Unfortunately at this point we lost the Druid, as her schedule only allowed for sporadic participation.

The second session started in the very windy village of Bitterleaf, in the area between the Great Forest and the foot of the White Mountains. Here the Protagonists gathered information on their destination and how to reach it, and in so doing got to know some villagers and the lands where they live. Eventually they decided to travel to another nearby village, Flatstone, to find a guide ... and to put some distance between themselves and a group of Sharpleaf hunters who came looking for them in a very unfriendly way. This second Journey, using the modified move, worked much better and resulted in some nice bonding moments.

The chat with the guide also brought about an unexpected turn of events as the Fellowship  decided to avoid risking their lives (and the life of a father caring for his adorable daughter) (behold the power of actually caring for likable NPCs!) just to undergo a rushed trip through the perilous mountains. Instead they opted to wait a couple of months for the normal trade caravan to come around. In the meantime they’ll roam the area to hunt monsters, something that the Ranger suddenly asked about. I replied by offering a couple of juicy gossips that could be explored in the near future, and the session ended.

Final Considerations

Overall the Adventuring moves (Make Camp, Journey and Restock) are providing exactly the effect I was looking for: to create space and opportunity for the Protagonists to bond, to talk about each other, to be people in addition to being adventurers.

Another effect is to help the Protagonist Players pause to reflect and imagine the lands they travel through, which is important to me. The World Player can describe whatever, but unless the Protagonist Players focus their attention and imagination on such descriptions they could just as well be “bla bla bla forest bla bla bla problem bla bla bla what do you do?”. Instead these moves allow Protagonists to take more notice of the landscape and its feature, while offering the World additional material to work with, and be surprised about.

The system of Keys is already paying off big time. On the one hand Kayman has almost leveled up, as Sandro is more talkative and offered plenty of actions and commentary to represent his character's race, culture, beliefs and needs.
This in turn prompted Isa to be more daring in having Roderick express himself, which led Kayman to not only talk about himself but also to ask about Roderick's stuff.
Just like with Moves, I am still pointing out moments in the fiction that could be seen as triggering a Key, sometimes right there and then, sometimes at the end of a scene or of the whole session (when the End Session move asks you to reconsider your Keys and Drives anyway).
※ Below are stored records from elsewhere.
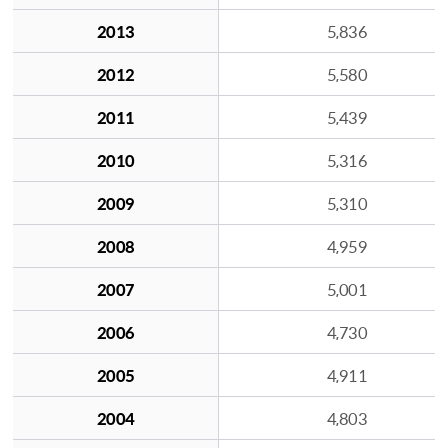
2013
5,836
2012
5,580
2011
5,439
2010
5,316
2009
5,310
2008
4,959
2007
5,001
2006
4,730
2005
4,911
2004
4,803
The game mechanics are slowly and gently influencing Protagonists' play habits.

Another thing that pleasantly surprised me was how good and effective some classic Apocalypse World principles are, that unfortunately I rarely see put to good use by GMs. For example the not so glamorous but oh so useful Think Off Screen Too principle leading, on a 1-6 roll, to the creation of a countdown but also to the immediate success of the on screen Protagonist action.

The reasoning being:
- when you have invisible stuff happening off screen
- you are still supposed to have things evolving on screen
- but Protagonist failure would equate to a second World move
- which is not allowed
- while Protagonist success evolves things just fine

- so create/advance a countdown AND let the Protagonist on screen action succeed

This reasoning can be more or less inferred from AW2 text by piecing together threads and hints. Although in more than one occasion the examples provided have the MC smack the Players with more than one Hard Move at the same time. And the concept of a Hard Move producing on screen success, even if balanced by off screen badness, is never very highlighted. Which exemplifies my initial problem and explains why I so rarely see such technique used in actual play: if a GM needs to do detective work in order to know how to play, then the rules’ effectiveness is diminished as a source of knowledge, and people revert to looking for how-tos in tribal interpretation and common sense.